The most successful F1 medical device workstream has arguably been the latter, with Mercedes’ CPAP machine developed with UCL gaining approval for use by the NHS in April. The UCL-Ventura breathing aid helps Covid-19 patients with lung infections breathe more easily when an oxygen mask alone is insufficient, but intubation isn’t needed. It was open-sourced, allowing anyone to produce the ventilator by copying the design.
Copying isn’t something F1 teams could usually encourage. Teams are notoriously strict about who is even allowed access to their facilities to prevent any information about their unique racing car designs are leaked to their rivals. But in the face of a global pandemic this concern has understandably been set aside. Red Bull and Renault have actually worked together to build the BlueSky Ventilator. While it wasn’t adopted by the UK Government in the end, as the final design was found to be unsuitable for Covid-19 patients, both teams remain a contributing part of Project Pitlane.
Dyson’s CoVent: not every design is adopted
Alongside Red Bull and Renault, not every company which has repurposed itself for ventilator production has seen complete success with its design.
British vacuum cleaner manufacturer Dyson, which spent an estimated $25m on a project to develop the CoVent ventilator to treat Covid-19 patients, initially received an order for 10,000 of the machines from the UK Government. However, a month later it was announced that the order would not be fulfilled, as the British Government no longer needed the device Dyson developed from scratch to plug an initial ventilator shortfall.
The CoVent, which was reportedly build in ten days using the company’s pre-existing motor technology, is designed as a bed-mounted, portable ventilator, which can run on battery power if necessary.
In a statement, Dyson founder James Dyson explained that he did not regret the time and resources put into the ventilator effort, despite the cost, saying: “Mercifully they are not required.

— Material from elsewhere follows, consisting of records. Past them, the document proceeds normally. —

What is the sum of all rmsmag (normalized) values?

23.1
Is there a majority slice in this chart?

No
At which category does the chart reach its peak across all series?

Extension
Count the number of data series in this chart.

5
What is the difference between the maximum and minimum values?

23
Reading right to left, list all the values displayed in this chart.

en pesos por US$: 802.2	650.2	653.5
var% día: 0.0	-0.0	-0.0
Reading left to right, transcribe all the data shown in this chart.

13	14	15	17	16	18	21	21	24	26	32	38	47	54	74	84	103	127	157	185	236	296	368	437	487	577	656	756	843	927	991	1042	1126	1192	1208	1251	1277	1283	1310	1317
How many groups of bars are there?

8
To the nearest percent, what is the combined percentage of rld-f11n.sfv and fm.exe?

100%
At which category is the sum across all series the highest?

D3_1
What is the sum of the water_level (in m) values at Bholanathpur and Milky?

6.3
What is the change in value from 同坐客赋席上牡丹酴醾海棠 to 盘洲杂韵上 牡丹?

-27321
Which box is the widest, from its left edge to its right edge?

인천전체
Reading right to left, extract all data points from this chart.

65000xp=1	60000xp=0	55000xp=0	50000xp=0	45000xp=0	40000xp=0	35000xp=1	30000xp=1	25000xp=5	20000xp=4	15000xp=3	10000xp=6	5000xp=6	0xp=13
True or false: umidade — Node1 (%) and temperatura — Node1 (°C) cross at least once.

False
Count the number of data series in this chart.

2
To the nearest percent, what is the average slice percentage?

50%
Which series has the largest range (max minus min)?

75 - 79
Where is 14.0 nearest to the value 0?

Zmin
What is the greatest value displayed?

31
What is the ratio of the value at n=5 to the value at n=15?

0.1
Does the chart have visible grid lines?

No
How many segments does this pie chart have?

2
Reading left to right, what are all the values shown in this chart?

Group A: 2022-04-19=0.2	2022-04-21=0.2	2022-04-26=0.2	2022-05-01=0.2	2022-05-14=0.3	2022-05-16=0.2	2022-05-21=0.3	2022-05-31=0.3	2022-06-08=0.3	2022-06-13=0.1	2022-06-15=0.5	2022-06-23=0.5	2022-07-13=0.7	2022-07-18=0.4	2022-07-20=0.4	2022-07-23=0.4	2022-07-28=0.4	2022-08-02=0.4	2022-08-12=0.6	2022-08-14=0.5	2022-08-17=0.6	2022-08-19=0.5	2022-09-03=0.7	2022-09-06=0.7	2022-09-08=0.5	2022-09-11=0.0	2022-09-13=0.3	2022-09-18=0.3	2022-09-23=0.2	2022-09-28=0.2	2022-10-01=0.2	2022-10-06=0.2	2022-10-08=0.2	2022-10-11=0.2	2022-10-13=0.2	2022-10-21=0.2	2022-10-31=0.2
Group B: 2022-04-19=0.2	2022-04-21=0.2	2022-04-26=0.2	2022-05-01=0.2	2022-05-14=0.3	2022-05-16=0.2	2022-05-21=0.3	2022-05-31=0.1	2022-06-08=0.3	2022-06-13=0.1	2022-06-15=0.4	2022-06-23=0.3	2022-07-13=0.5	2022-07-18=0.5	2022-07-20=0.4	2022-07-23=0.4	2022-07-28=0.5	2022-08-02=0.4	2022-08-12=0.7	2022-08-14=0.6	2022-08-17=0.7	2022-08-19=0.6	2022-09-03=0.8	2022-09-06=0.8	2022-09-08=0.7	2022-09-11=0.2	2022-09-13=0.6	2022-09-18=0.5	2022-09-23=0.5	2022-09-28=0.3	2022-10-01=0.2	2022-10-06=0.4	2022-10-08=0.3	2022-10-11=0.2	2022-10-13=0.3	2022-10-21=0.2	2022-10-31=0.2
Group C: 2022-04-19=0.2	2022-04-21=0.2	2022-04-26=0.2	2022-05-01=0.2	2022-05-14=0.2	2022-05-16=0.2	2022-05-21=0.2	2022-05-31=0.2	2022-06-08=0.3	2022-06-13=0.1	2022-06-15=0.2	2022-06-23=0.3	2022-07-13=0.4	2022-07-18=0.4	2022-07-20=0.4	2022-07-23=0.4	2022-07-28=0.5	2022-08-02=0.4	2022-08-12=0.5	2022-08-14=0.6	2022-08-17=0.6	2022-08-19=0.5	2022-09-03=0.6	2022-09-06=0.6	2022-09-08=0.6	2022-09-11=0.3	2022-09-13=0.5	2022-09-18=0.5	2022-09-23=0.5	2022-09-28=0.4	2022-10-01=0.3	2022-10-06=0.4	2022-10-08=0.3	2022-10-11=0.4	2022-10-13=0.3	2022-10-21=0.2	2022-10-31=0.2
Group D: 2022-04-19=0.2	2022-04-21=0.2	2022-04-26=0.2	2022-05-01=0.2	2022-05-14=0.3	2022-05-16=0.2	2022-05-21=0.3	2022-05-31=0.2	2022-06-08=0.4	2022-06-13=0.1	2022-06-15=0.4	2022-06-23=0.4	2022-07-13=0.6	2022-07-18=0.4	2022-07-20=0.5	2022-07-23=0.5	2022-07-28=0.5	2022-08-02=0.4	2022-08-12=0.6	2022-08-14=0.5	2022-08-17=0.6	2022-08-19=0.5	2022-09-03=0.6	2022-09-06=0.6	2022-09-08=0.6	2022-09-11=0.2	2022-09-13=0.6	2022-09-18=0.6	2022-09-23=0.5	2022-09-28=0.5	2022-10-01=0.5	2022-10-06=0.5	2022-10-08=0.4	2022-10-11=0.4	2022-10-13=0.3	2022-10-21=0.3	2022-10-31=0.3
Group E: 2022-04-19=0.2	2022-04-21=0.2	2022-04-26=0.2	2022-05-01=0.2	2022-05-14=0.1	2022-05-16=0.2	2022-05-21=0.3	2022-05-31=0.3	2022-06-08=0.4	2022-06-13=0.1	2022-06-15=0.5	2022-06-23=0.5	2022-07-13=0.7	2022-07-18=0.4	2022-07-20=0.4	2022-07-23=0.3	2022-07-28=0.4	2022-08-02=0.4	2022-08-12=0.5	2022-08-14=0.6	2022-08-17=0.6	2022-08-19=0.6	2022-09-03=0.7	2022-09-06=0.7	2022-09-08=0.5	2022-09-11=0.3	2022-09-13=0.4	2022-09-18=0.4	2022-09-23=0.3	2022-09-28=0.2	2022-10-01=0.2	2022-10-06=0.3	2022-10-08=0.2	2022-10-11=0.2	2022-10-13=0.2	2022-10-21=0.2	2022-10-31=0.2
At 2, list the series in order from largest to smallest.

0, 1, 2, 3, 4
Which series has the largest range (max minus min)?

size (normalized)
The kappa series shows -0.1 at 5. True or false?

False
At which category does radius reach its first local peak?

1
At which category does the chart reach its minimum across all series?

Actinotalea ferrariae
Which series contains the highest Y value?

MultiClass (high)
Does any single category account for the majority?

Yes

“I have some hope that our ventilator may yet help the response in other countries, but that requires further time and investigation.”
Tesla’s donations: Elon-gate stretches on
On 31 March 2020, Tesla CEO Elon Musk tweeted that he had “extra FDA-approved” ventilators read to ship out. However, instead of ventilators, Tesla sent out a batch of bilevel positive airway pressure (BiPap) machines manufactured by ResMed.
While they are great for sleep apnoea, Bi-pap machines are not effective for treating severe symptoms of Covid-19. They could actually exacerbate its spread, as the machines could pump virus particles exhaled by infected patients into the air where they could be inhaled by other people.
Fortunately, despite his apparent misunderstanding of the medical devices needed by hospitals, Musk’s efforts haven’t been wasted. A team at Mount Sinai hospital has now designed a conversion kit, which can convert the BiPap machines into ventilators for patients who require intubation.